In my iPad app which supports all orientations, if the app is loaded in landscape, weird things happen:

  1. Alert views appear in portrait, even though the rest is in landscape
  2. Rotating the iPad from landscape to portrait does not trigger a rotation (nor does it trigger any of the shouldAutorotate style methods).
  3. Rotating the iPad 180 degrees (to "other landscape") does trigger rotation, and after this, the iPad behaves like normal (i.e. rotates correctly to portrait and landscape when rotated).

Alert view screen below. Weird, weird. Any ideas why this might be happening? It only happens when loading in landscape -- loading in portrait and then rotating to landscape works just fine. Landtrait!

Solution: This problem occurred because I was adding a UIViewController (modally) on top of the main view controller as soon as the app finished loading (more specifically, in the app's viewDidAppear: method).

iOS sends a number of (4) shouldAutorotateToInterfaceOrientation: calls to the current/main view controller after things have started up, to figure out which orientations are currently supported. When I added the other VC so soon, this occurred in the middle of the aforementioned calls. Thus, I only got one or two calls (for "portrait", because it starts with portrait).

The main view controller was then left with a default support of "NO" for the landscape orientations, but the newly added view controller (which is also asked about orientations) now happily responds yes.
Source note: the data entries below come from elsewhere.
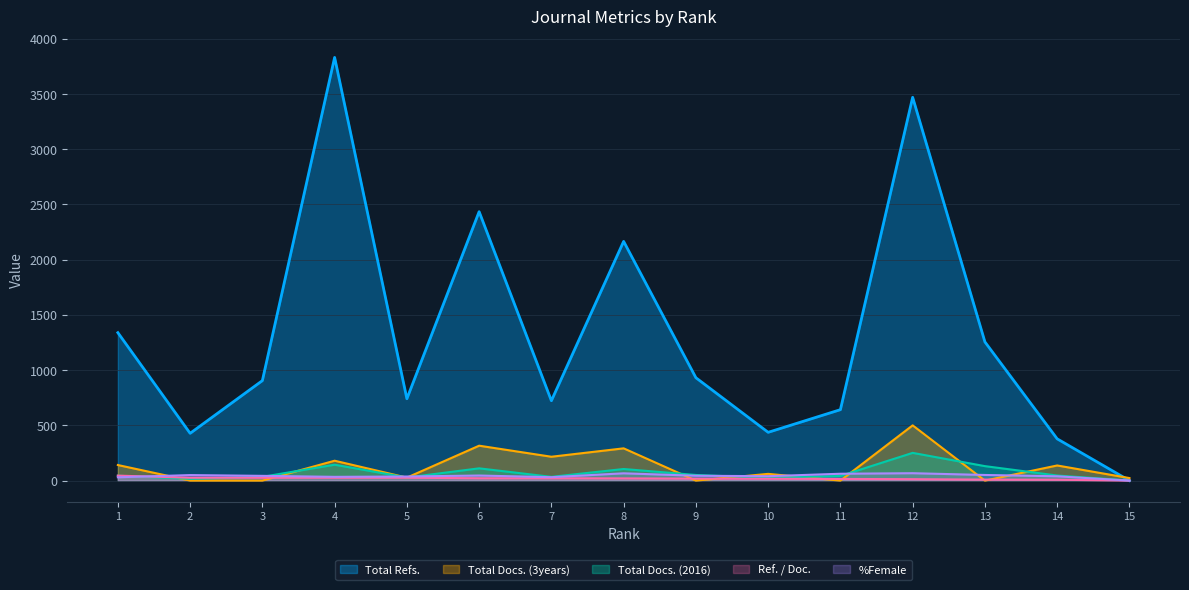

Reading right to left, what are all the values shown in this chart?

Total Refs.: 15=0	14=378	13=1255	12=3469	11=642	10=437	9=931	8=2165	7=723	6=2434	5=741	4=3830	3=905	2=428	1=1339
Total Docs. (3years): 15=23	14=137	13=0	12=500	11=0	10=61	9=0	8=292	7=216	6=316	5=27	4=180	3=0	2=0	1=141
Total Docs. (2016): 15=1	14=46	13=131	12=251	11=42	10=25	9=51	8=105	7=34	6=111	5=28	4=144	3=34	2=16	1=44
Ref. / Doc.: 15=0	14=8	13=9	12=13	11=15	10=17	9=18	8=20	7=21	6=21	5=26	4=26	3=26	2=26	1=45
%Female: 15=0	14=39	13=51	12=67	11=62	10=40	9=44	8=66	7=31	6=46	5=37	4=34	3=43	2=50	1=30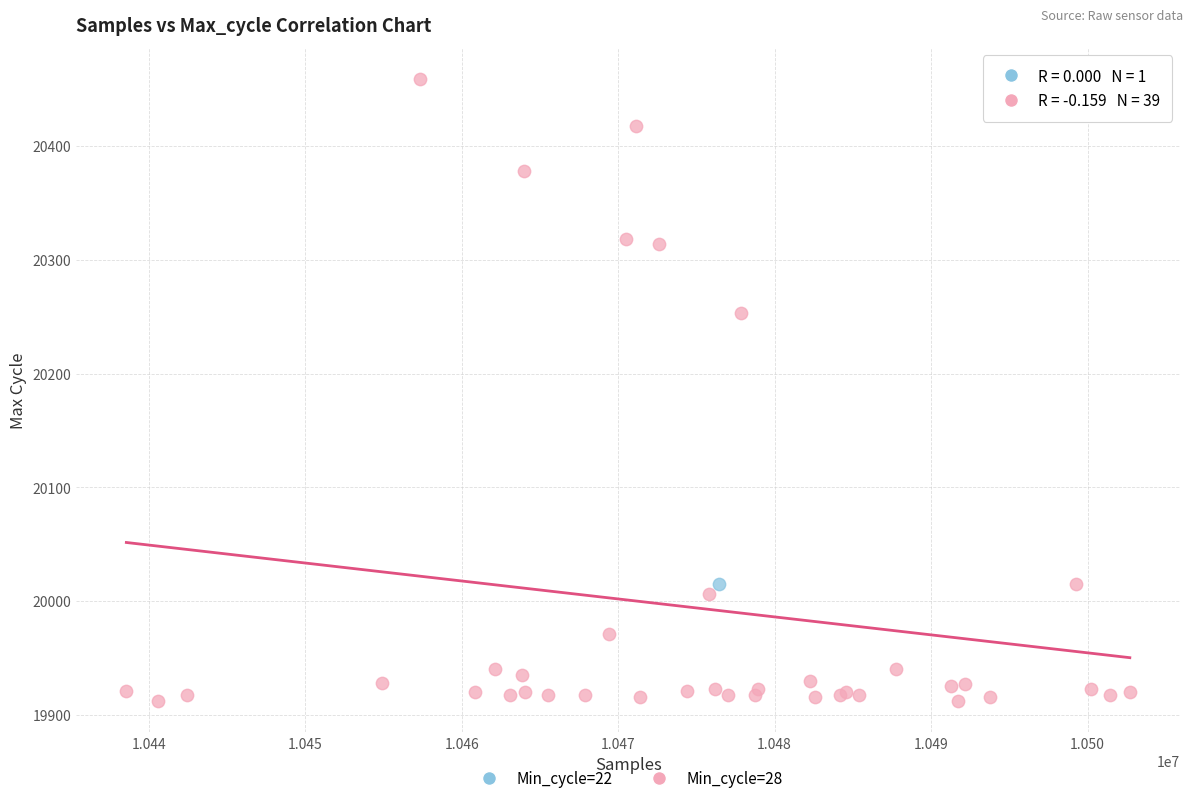

What are all the series names shown in the legend?

Min_cycle=22, Min_cycle=28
If I had removed the other VC (which is in landscape), I would have realized that my main view controller was stuck in portrait. So I had a portrait view, on top of which there was a landscape view. The alerts and such heeded the orientation of the former, hence the disastrous results above.

Additionally, if I tried to rotate to portrait, I couldn't, because the main view controller was already in portrait. Rotating to landscape was also impossible because the other view controller is already in landscape. Only when I did the "landscape but that other one" rotation, did both view controllers agree that rotation was required, and thus the device rotated.

The fix in my case was to simply put the creation of the other controller at a slight delay. using performSelector:withObject:afterDelay. -- 0 seemed to work but I just put it at 1 to be sure. It looks a bit weird, with the main vc appearing and then the other vc, but it's better than the above.

A: 

This problem occurred because I was adding a UIViewController (modally) on top of the main view controller as soon as the app finished loading (more specifically, in the app's viewDidAppear: method).

See above post for details on solution.